### DATA TO PROCESS:
========================

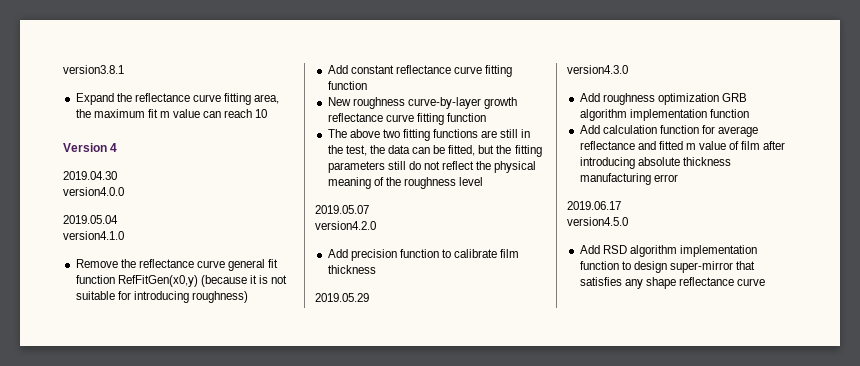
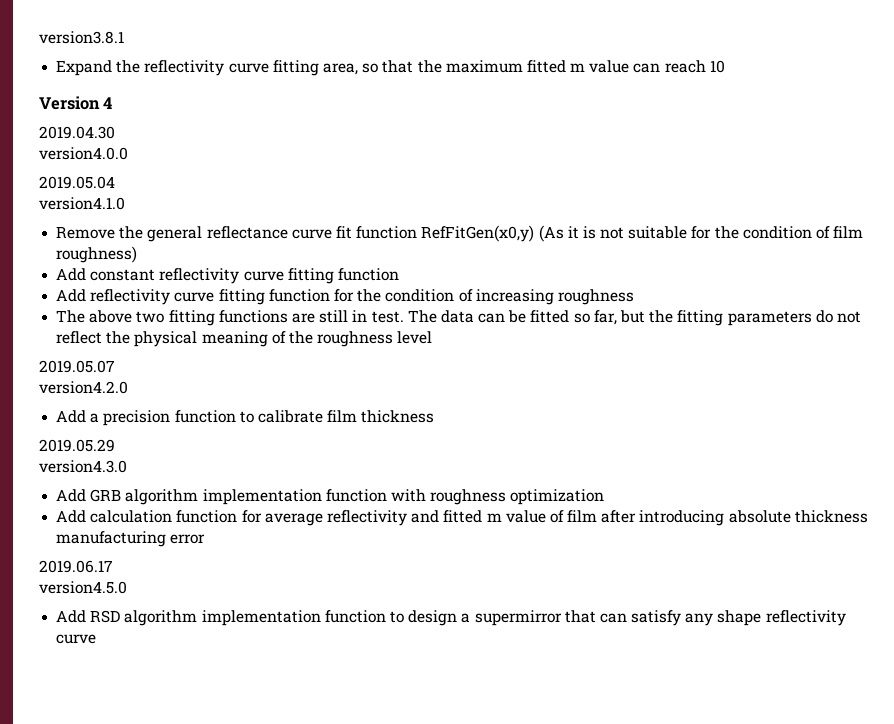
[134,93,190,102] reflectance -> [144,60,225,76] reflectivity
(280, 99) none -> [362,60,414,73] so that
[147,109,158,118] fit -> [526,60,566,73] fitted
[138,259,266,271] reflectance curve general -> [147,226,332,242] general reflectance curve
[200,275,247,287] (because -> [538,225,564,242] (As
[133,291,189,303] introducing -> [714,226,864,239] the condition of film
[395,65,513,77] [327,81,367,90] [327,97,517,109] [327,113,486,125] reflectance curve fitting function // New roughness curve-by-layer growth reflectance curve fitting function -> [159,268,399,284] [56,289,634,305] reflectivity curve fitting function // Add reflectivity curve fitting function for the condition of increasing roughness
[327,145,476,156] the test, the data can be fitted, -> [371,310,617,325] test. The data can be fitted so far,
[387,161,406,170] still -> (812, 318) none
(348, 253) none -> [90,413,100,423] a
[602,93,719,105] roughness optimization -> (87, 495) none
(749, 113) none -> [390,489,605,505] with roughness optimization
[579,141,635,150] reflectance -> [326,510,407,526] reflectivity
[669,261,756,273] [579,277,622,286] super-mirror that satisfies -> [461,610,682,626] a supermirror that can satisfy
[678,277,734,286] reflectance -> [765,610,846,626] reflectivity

========================

### WHAT THE TASK ASKS:
The answer is each line from the entries above in which the word "fitted" occurs.

### RESPONSE AREA:
[147,109,158,118] fit -> [526,60,566,73] fitted
[327,145,476,156] the test, the data can be fitted, -> [371,310,617,325] test. The data can be fitted so far,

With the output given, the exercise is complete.